Memoar - Nurmita (ID)

Halo, saya Nurmita, usia 25 tahun, saya berprofesi sebagai karyawan swasta. Saya berasal dari Kabupaten Mamuju dan bersuku Mandar.

Berbicara tentang pengungsi, saya sudah tau hal tersebut sejak tahun 2014. Di sekitar rumah saya, ada anak-anak pengungsi yang sering datang ke pondokan. Mereka datang untuk menjual makanan dan belajar, yang kebanyakan difasilitasi oleh teman-teman yang tinggal di pondokan. Sebenarnya interaksi kami hanya sebatas pada hal itu saja. Tapi tahun ini saya bertemu dengan pengungsi dalam sebuah klub Muay Thai. Mereka berasal dari negara yang beragam, seperti Afghanistan, Iran, dan Myanmar. Kami sering bertukar cerita tentang negara kami masing-masing. Saya berbagi cerita tentang budaya Indonesia, dan mereka tentang budaya mereka. Dan yang paling seru ketika kami bicara tentang makanan khas dari negara masing-masing. Dari situ kami akhirnya jadi saling kenal.

Sampai sekarang, masih ada pandangan masyarakat yang kurang tepat tentang para pengungsi.  Sebelumnya, saya juga pernah beranggapan kalau para pengungsi disini hanya bisa menambah kuota penduduk di Indonesia.
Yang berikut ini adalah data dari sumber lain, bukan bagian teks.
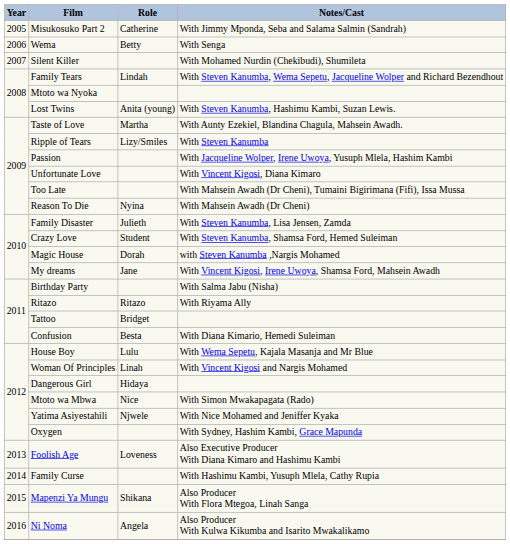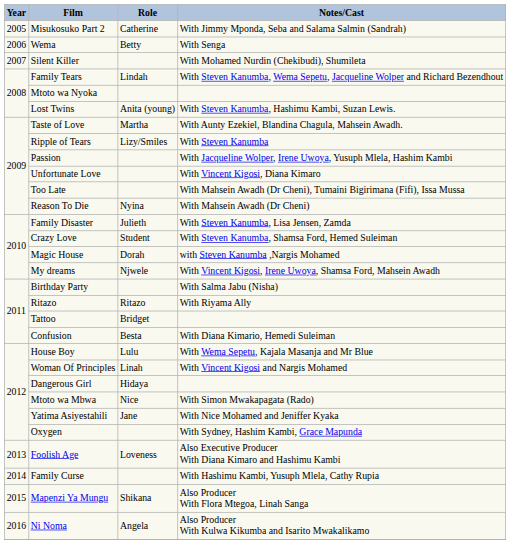My dreams | Role: Jane -> Njwele
Yatima Asiyestahili | Role: Njwele -> Jane
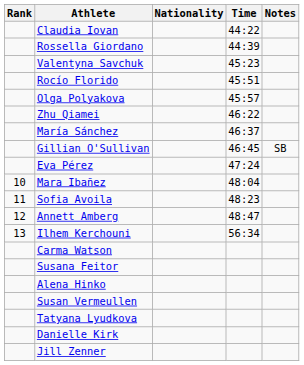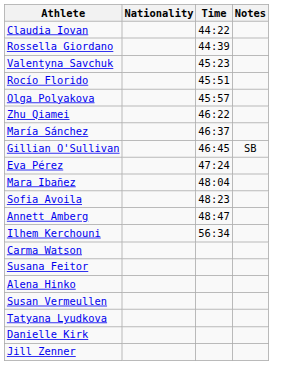- column: Rank | 10 | 11 | 12 | 13
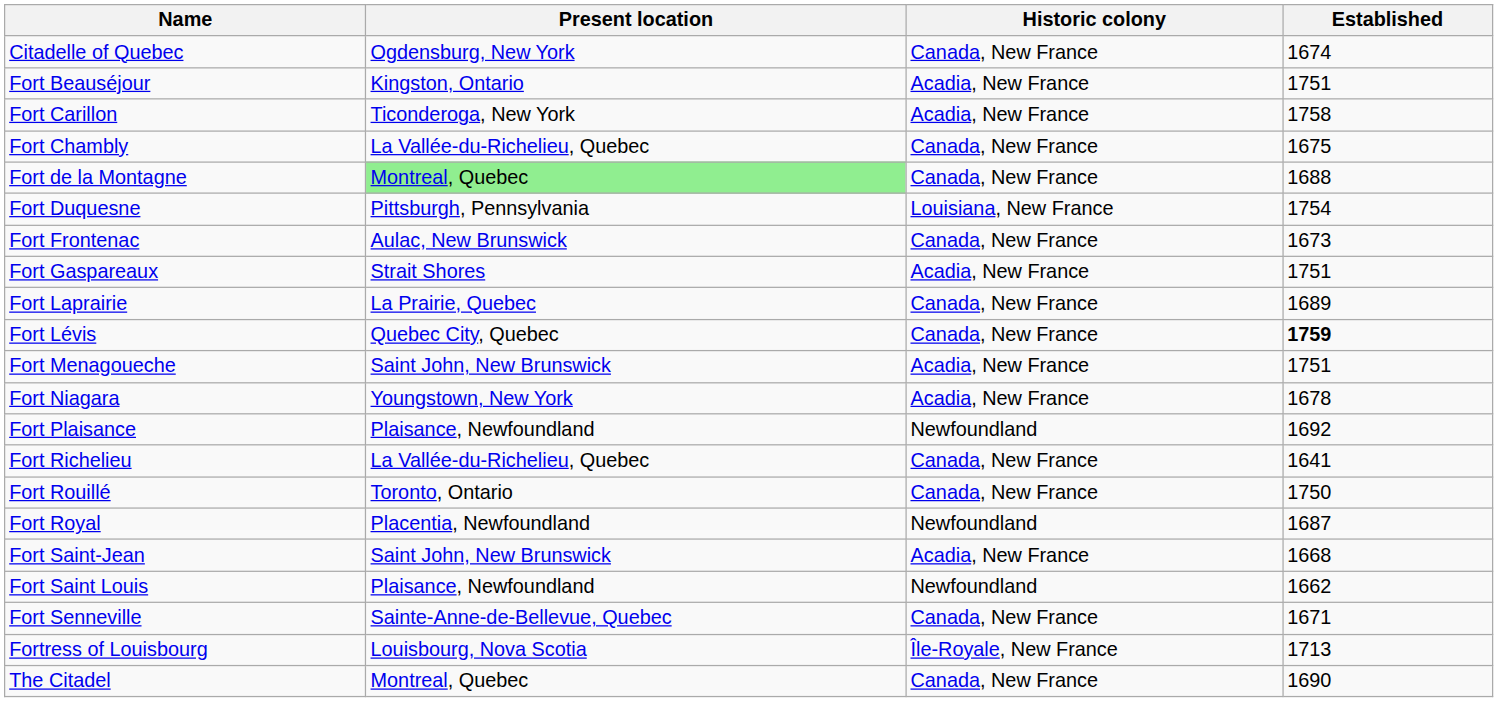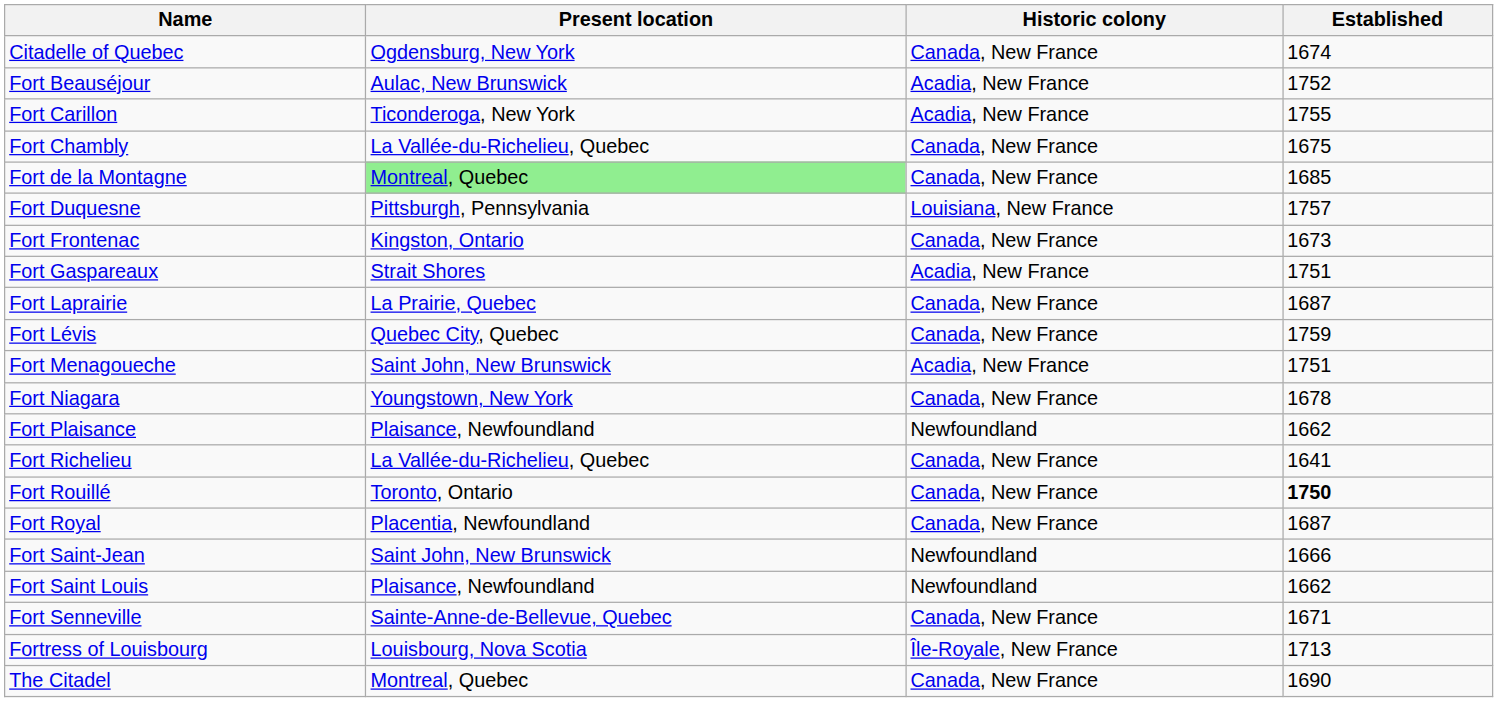Fort Beauséjour | Present location: Kingston, Ontario -> Aulac, New Brunswick
Fort Beauséjour | Established: 1751 -> 1752
Fort Carillon | Established: 1758 -> 1755
Fort de la Montagne | Established: 1688 -> 1685
Fort Duquesne | Established: 1754 -> 1757
Fort Frontenac | Present location: Aulac, New Brunswick -> Kingston, Ontario
Fort Laprairie | Established: 1689 -> 1687
Fort Lévis | Established: bold -> normal
Fort Niagara | Historic colony: Acadia, New France -> Canada, New France
Fort Plaisance | Established: 1692 -> 1662
Fort Rouillé | Established: normal -> bold
Fort Royal | Historic colony: Newfoundland -> Canada, New France
Fort Saint-Jean | Historic colony: Acadia, New France -> Newfoundland
Fort Saint-Jean | Established: 1668 -> 1666
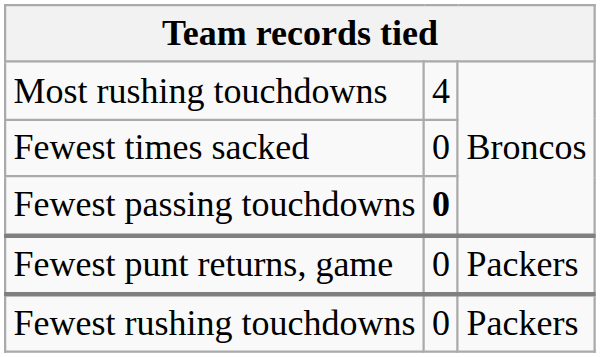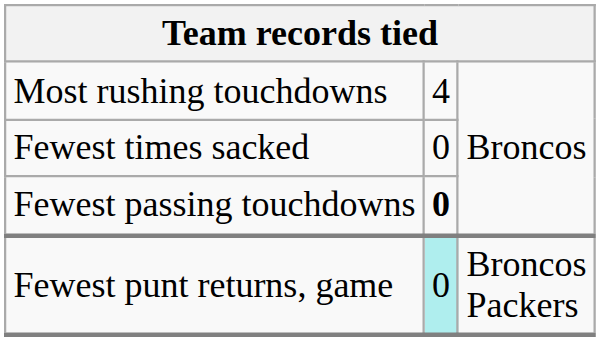Fewest punt returns, game | column 2: no background -> paleturquoise background
Fewest punt returns, game | column 3: Packers -> Broncos Packers
- row: Fewest rushing touchdowns | 0 | Packers
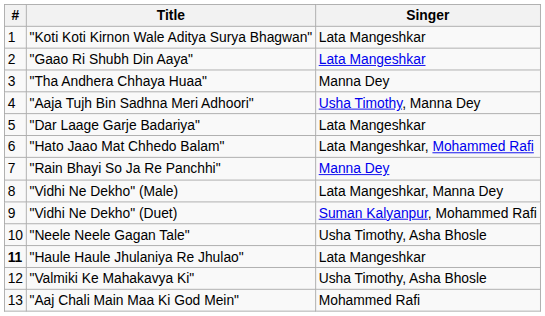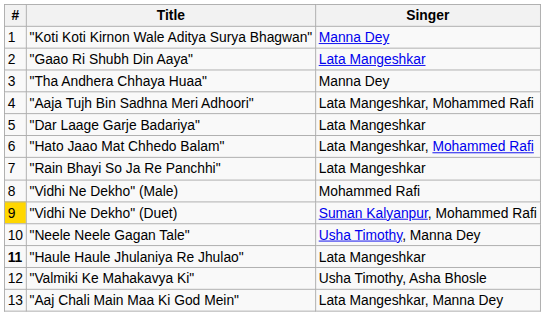"Koti Koti Kirnon Wale Aditya Surya Bhagwan" | Singer: Lata Mangeshkar -> Manna Dey
"Aaja Tujh Bin Sadhna Meri Adhoori" | Singer: Usha Timothy, Manna Dey -> Lata Mangeshkar, Mohammed Rafi
"Rain Bhayi So Ja Re Panchhi" | Singer: Manna Dey -> Lata Mangeshkar
"Vidhi Ne Dekho" (Male) | Singer: Lata Mangeshkar, Manna Dey -> Mohammed Rafi
"Vidhi Ne Dekho" (Duet) | #: no background -> gold background
"Neele Neele Gagan Tale" | Singer: Usha Timothy, Asha Bhosle -> Usha Timothy, Manna Dey
"Aaj Chali Main Maa Ki God Mein" | Singer: Mohammed Rafi -> Lata Mangeshkar, Manna Dey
Tapi, setelah saya berinteraksi dengan mereka, berbagi cerita tentang kehidupan, sekarang saya paham alasan mengapa mereka bisa berada di sini.

Terlepas dari alasan mereka menjadi pengungsi, saya sangat senang bisa berbagi dengan mereka. Terutama ketika mereka mengajarkan saya bahasa yang mereka gunakan. Ada juga pengungsi yang bisa menirukan logat Makassar. Saya cukup tersanjung melihat mereka mampu beradaptasi dengan bahasa disini. Semangat para pengungsi untuk belajar bahasa Indonesia cukup menarik perhatian saya. Mereka belajar dengan mendengarkan orang-orang sekitarnya. Hal ini mereka lakukan agar mudah untuk berinteraksi dengan masyarakat lokal.

Kalau pengungsi Rohingya, saya cuma pernah dengar dari berita aja. Saya tidak tahu pasti bagaimana keadaan mereka. Tapi yang saya tahu mereka ditolak oleh beberapa negara, dan mungkin salah satu negara yang menerima mereka adalah Indonesia. Pengungsi yang saya temui di sini juga bukan pengungsi Rohingya, sejujurnya justru saya tidak pernah mendengar dari media tentang pengungsi dari Iran atau Afghanistan.

Kadang saya pun berpikir tentang tanah air. Bagi saya, tanah air adalah jati diri, yang mana merupakan hal yang sangat penting bagi generasi muda seperti saya. Di Indonesia sendiri, identitas itu penting, karena beberapa hal perlu identitas. Hal ini juga yang menjadi pembeda antara kita dengan pengungsi yang tidak memiliki kewarganegaraan. Mungkin saya akan sangat sedih jika mengalami hal serupa seperti mereka dan harus meninggalkan tanah air. Karena saya harus berpisah dengan keluarga dan teman-teman. Lebih parahnya lagi, saya harus beradaptasi lagi dengan tempat pengungsian tersebut, dan pastinya akan ada kendala-kendala di tempat itu, dan salah satunya adalah kendala bahasa.

Sejujurnya saya kurang paham tentang usaha pemerintah Indonesia menangani masalah pengungsi. Dan saya juga tidak mencari tahu bagaimana kondisi pengungsi dan langkah pemerintah terkait hal ini. Tapi saya sangat berharap agar pemerintah dan para pihak yang terlibat dapat sesegera mungkin memberi kepastian kepada para pengungsi yang sudah cukup lama berada di Indonesia.